• COMPITO ASSEGNATO 1:
Aggiorni le righe di tutti i record sostituendo "developed" con "processed" e lasciando invariato tutto il resto. Ometta le immagini nella risposta.

• BRANO CITATO:
E' pur vero che i maestri che sanno insegnare questi procedimenti oggi sono pochi, e hanno tutti alle spalle la scuola di Philippe Karl. Varrebbe comunque la pena fare lo sforzo di riferirsi a questi per impararli, per il bene del nostro cavallo e, a mio parere, per il futuro della stessa equitazione.

Una esplicativa vignetta di Philippe Karl
("Grazie per avere una buona mano!")

domenica 13 maggio 2012

La scala di addestramento FEI

La FEI (Fédération Equestre Internationale) propone, nei suoi manuali ufficiali (dove sono i principi che regolano il dressage ufficiale), una scaletta addestrativa, "un programma di addestramento" che "stabilisce, nell'ordine in cui vengono ottenute, le qualità di base di un cavallo da sella e le fasi del loro sviluppo".
Nell'ordine: RITMO - DECONTRAZIONE - CONTATTO- IMPULSO - CAVALLO DRITTO - CAVALLO RIUNITO.

Analizziamo questa scaletta addestrativa, che per la FEI corrisponde anche a una scala di valori che, come si può vedere, enuncia le qualità di base di un cavallo da sella.
E partiamo proprio dal ritmo perché si può già osservare come, fra le qualità di un buon cavallo, il ritmo deve essere al primo posto. Che vuol dire che, secondo la FEI, se un cavallo non ha questa qualità alla nascita, praticamente non può essere... addestrabile. Infatti, mettendo il ritmo al primo posto, che ne è di un cavallo con andature mediocri, asimmetrie evidenti, conformazione e carattere difficile? Semplicemente con questo non si può cominciare dal ritmo, non avendo il cavallo in questione questa qualità ben presente, (come invece c'è, per esempio, nei cavalli sportivi tedeschi e olandesi, fin dalla nascita). E quindi come scaletta addestrativa partiamo già male.
Per ritmo si intende una regolarità dell'andatura, indice di equilibrio, che si mantiene tale nelle variazioni di velocità, nelle transizioni, nella variazione di posizione dell'incollatura, nell'avvicinamento al salto, ecc...Ma questo è un cavallo già addestrato, come si può partire così!? Evidentemente solo se il cavallo nasce così.
Ecco cosa spiega Philippe Karl nel suo "Irrwege des Modernen Dressur" ("Le derive del dressage moderno"), Cadmos Verlag, Brunsbek, 2006:
"Ritmo - Dovete cominciare da lì, è l'obiettivo prioritario dell'organigramma.
 - Aggiustate le redini, mani basse: il cavallo passa sopra la mano e scappa precipitando... addio ritmo!

• RECORD RIPORTATI:
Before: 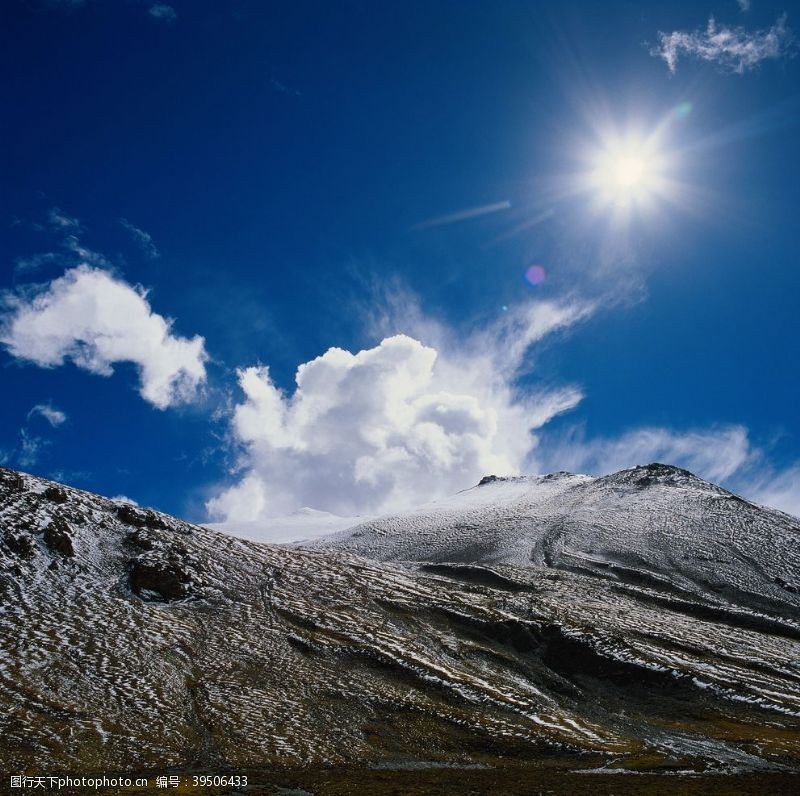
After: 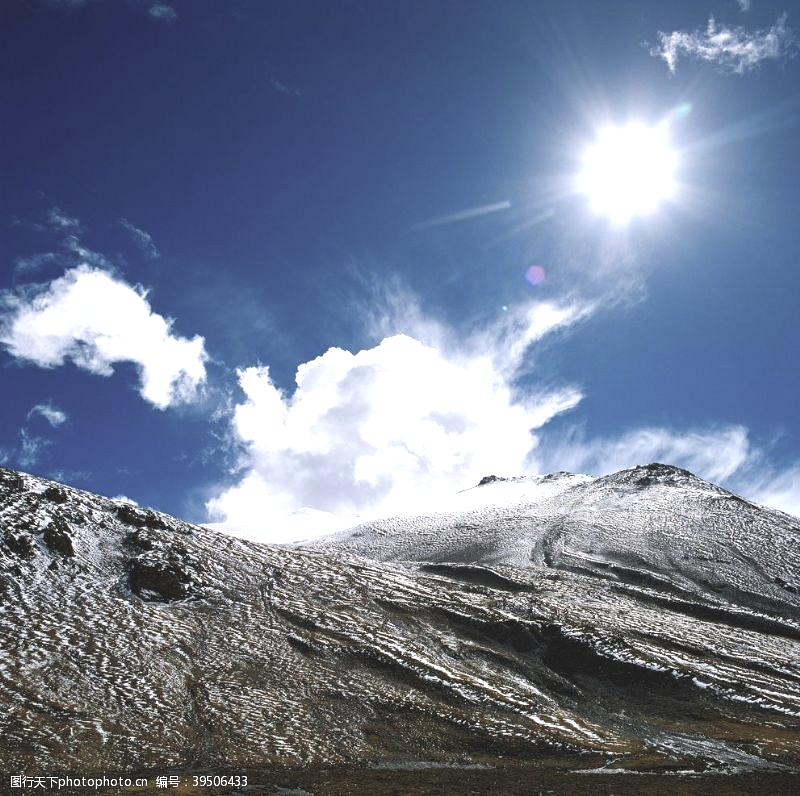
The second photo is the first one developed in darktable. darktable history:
exposure: black level correction -0.005, exposure 1.007 EV, compensate highlight preservation false
color correction: highlights b* 0.067, saturation 0.613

• COMPITO ASSEGNATO 2:
Trascriva fedelmente la parte del brano sulla scala di addestramento che inizia con "Ecco cosa spiega" e prosegue fino a "precipitando... addio ritmo!".

• SOLUZIONE SCRITTA 1:
Before: 
After: 
The second photo is the first one processed in darktable. darktable history:
exposure: black level correction -0.005, exposure 1.007 EV, compensate highlight preservation false
color correction: highlights b* 0.067, saturation 0.613

• SOLUZIONE SCRITTA 2:
Ecco cosa spiega Philippe Karl nel suo "Irrwege des Modernen Dressur" ("Le derive del dressage moderno"), Cadmos Verlag, Brunsbek, 2006:
"Ritmo - Dovete cominciare da lì, è l'obiettivo prioritario dell'organigramma.
 - Aggiustate le redini, mani basse: il cavallo passa sopra la mano e scappa precipitando... addio ritmo!